As I was practicing SQL on pgexercises.com, I've come across a solution that didn't make sense on a specific line. You can see the question in the link below:

https://pgexercises.com/questions/aggregates/rankmembers.html

The solution query is as shown below, it works but I couldn't really grasp how it doesn't raise an error due to erroneous GROUP BY usage:

select firstname, surname, hours, rank() over (order by hours desc) from
    (select firstname, surname,
        ((sum(bks.slots)+10)/20)*10 as hours

        from cd.bookings bks
        inner join cd.members mems
            on bks.memid = mems.memid
        group by mems.memid
    ) as subq
order by rank, surname, firstname;

What doesn't click on my behalf is: why doesn't including firstname and surname in GROUP BY cause an error? From what I know, the GROUP BY must include all non-aggregate columns that we display to work. Is this because we JOIN by the primary key which identifies each column uniquely, thus somehow negate the necessity to include the display columns in the GROUP BY statement?

Solution:

Your guess is exactly right: the PK uniquely identifies the row, and things cannot be more unique than just unique. If memid is unique, any combination of the field with any other field from that table will also be a unique combination.

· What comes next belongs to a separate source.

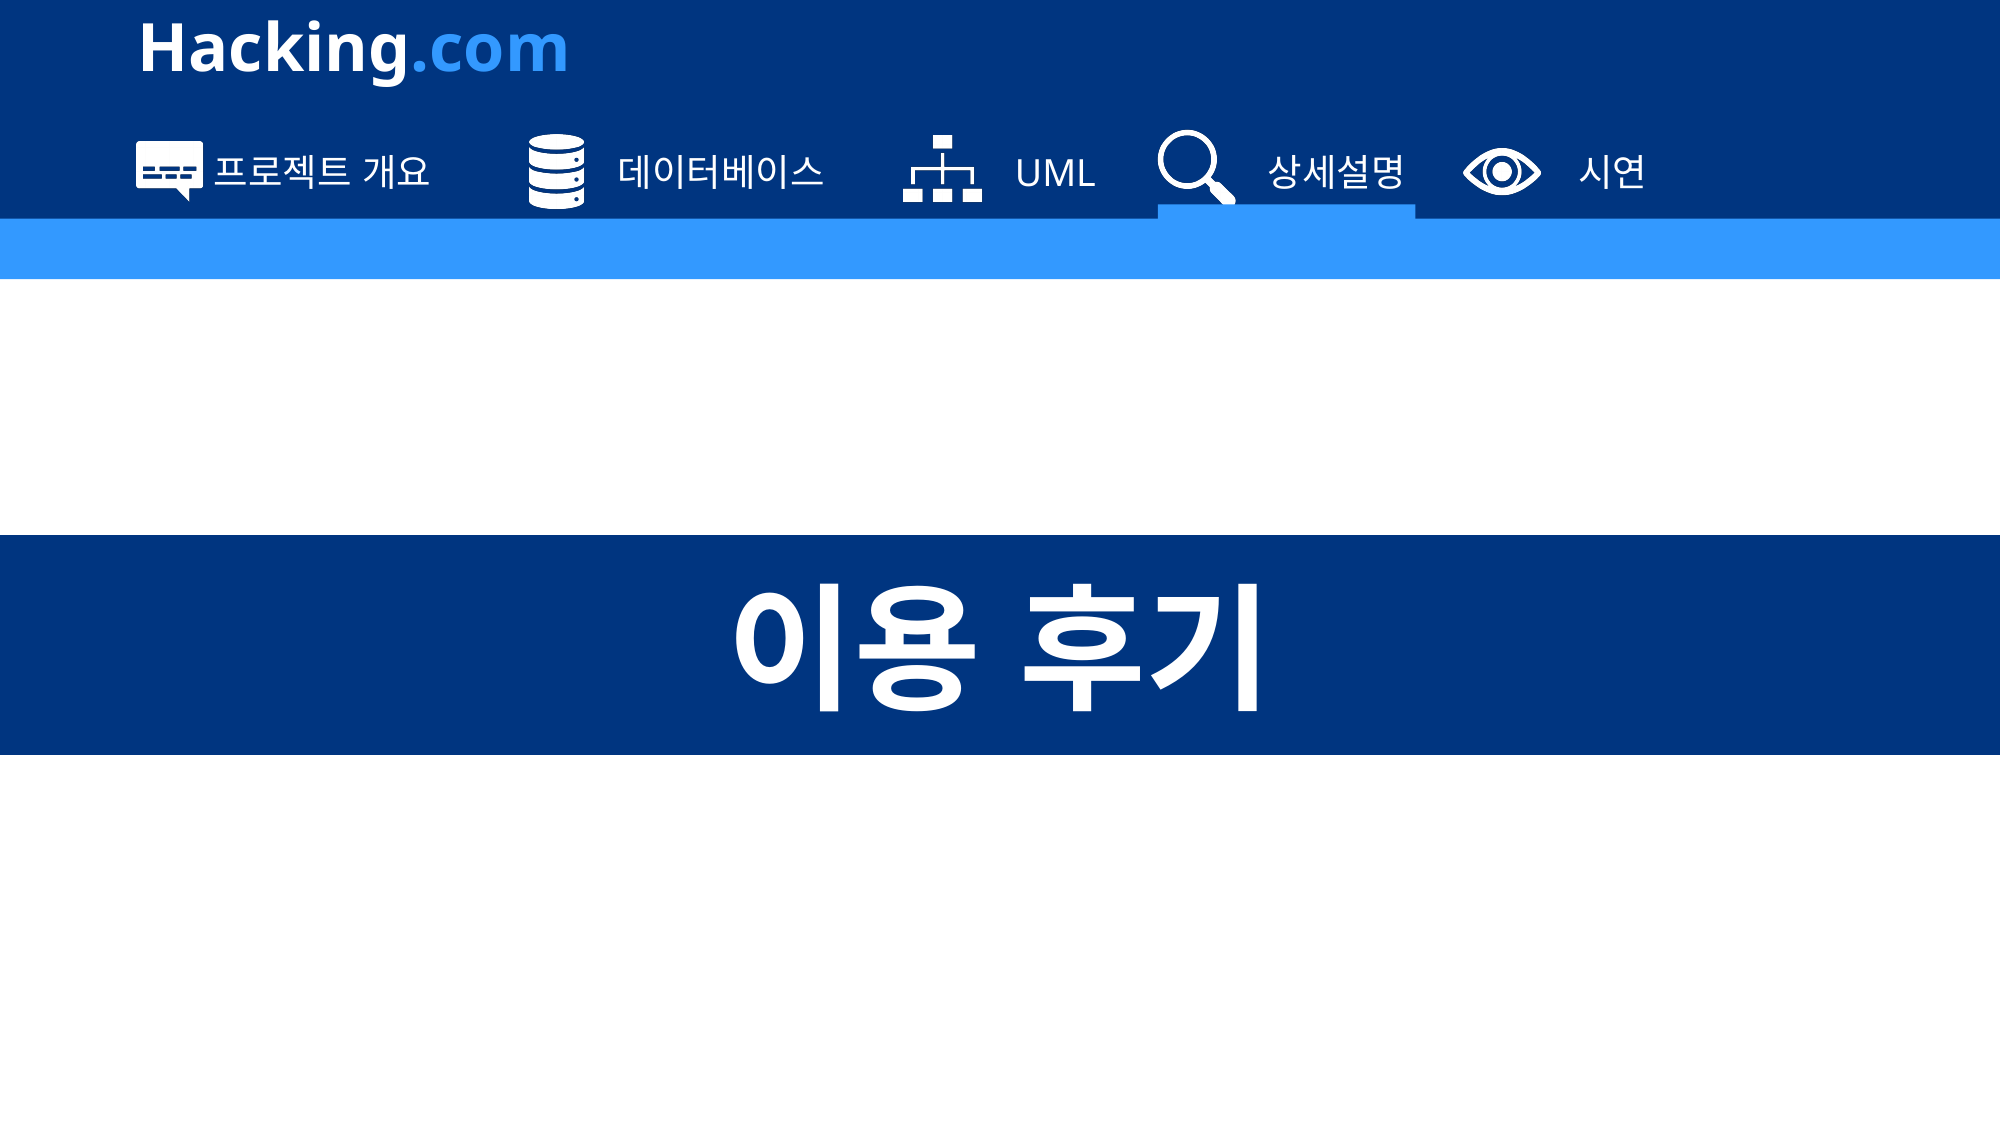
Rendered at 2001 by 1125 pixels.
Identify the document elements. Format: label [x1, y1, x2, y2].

Note that it works only for primary key, and while unique not null works the same in that sense, group by won't react the same. Also, it works regardless of the join. Demo.

From PostgreSQL GROUP BY documentation (emphasis mine):

When GROUP BY is present, or any aggregate functions are present, it is not valid for the SELECT list expressions to refer to ungrouped columns except within aggregate functions or when the ungrouped column is functionally dependent on the grouped columns, since there would otherwise be more than one possible value to return for an ungrouped column. A functional dependency exists if the grouped columns (or a subset thereof) are the primary key of the table containing the ungrouped column.